In Clayton v Woodman & Sons Ltd [1962], the Court of Appeal decided that the architect was not liable for injuries to the contractor’s workmen in case a part of the building fell on him because he had refused to change contract works involving alterations. As per the law, it is not required of the architect to advise the developer about the safety measures which need to be taken, in fact, he has no right to advise the developer regarding how to carry out the operations[12]. This injunction was followed by the court in the case of AMF International v Magnet Bowling Limited [1968] when it referred to what was said in the Clayton case and I quote: ‘That case (in both courts) further establishes that an architect has no right to instruct a builder how his work is to be done, or the safety precautions to be taken.32 It is the function and right of the builder to carry out his own building operations as he thinks fit. The architect, on the other hand, is engaged as the agent of the owner for whom the building is being erected, and his function is, inter alia, to make sure that, in the end, when the work has been completed, the owner will have a building properly constructed in accordance with the contract’. Unquote.
The New Ruling
Under the newly promulgated legislation Construction (Design & Management) Regulations (CDM) of 2007 (CDMR, 2007), most of the designer duties, which used to be previously applicable only in those projects which were notifiable, have now been made applicable to all projects, whether notifiable or not[13]. As explained in CDMR, 2007, the term ‘designer’ shall refer to the function performed by the designer, rather to the profession or job title. Hence, under the CDMR, 2007, a designated designer is one who is engaged to prepare drawings, specifications and bills of quantities. Another big change[14] in the duties described under the Regulations is that the designer shall not commence any extra work, other than initial design work, unless a CDM Co-ordinator has also been appointed. In addition, the designer must:
- make sure he is competent for the job;
- ensure the client is aware of duties to be performed under the Regulations;
- ensure that while preparing the design, he avoids risks to workers;
- ensure that hazards are eliminated which create risks;
- perform his duties so far as reasonably practicable;
- take into account the Work Place (Health, Safety and Welfare) Regulations, 1992;
- provide all relevant information about aspects of the design or construction or maintenance of the structure to assist the client, other designers and contractors as required under CDMR, 2007.
Conclusion
CDMR, 2007 puts in place the essential duties required of the designers, including the duty to check whether the client is aware about such duties.

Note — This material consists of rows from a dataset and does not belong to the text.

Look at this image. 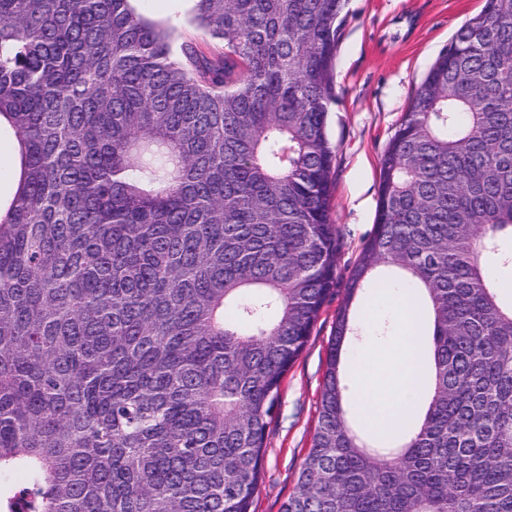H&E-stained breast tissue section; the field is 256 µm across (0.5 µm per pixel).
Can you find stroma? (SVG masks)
<instances>
[{
    "label": "stroma",
    "instance_id": "35a3bbf8",
    "mask_svg": "<svg viewBox=\"0 0 512 512\" xmlns=\"http://www.w3.org/2000/svg\"><path fill=\"white\" fill-rule=\"evenodd\" d=\"M486 0H348L335 62L336 100L327 117L335 148L330 219L340 238L337 283L295 364L284 377L264 457L253 512H281L318 422L328 347L345 286L377 217L381 160L418 87L454 32L479 14ZM192 0H140L143 17L177 26L202 40L190 25ZM350 305L355 335L346 355L361 361L372 348L395 340L399 314L377 289Z\"/></svg>",
    "mask_w": 512,
    "mask_h": 512
}]
</instances>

Under the CDMR, 2007, the designers are required to take a forward step as far as it is reasonably practicable or to take all the reasonable steps to accomplish the things prescribed under the contract[15]. As per the UK Common Law, a designer is now required to act competently as can be reasonably expected from other professionals who are performing under similar circumstances. The new regulation does not require perfection, but reasonable care and skill while performing duties undertaken by the designer. Fortunately, under the new Regulations, the law does not call for perfection from the designer, until the professional designer specifically promises of perfection in the contract document.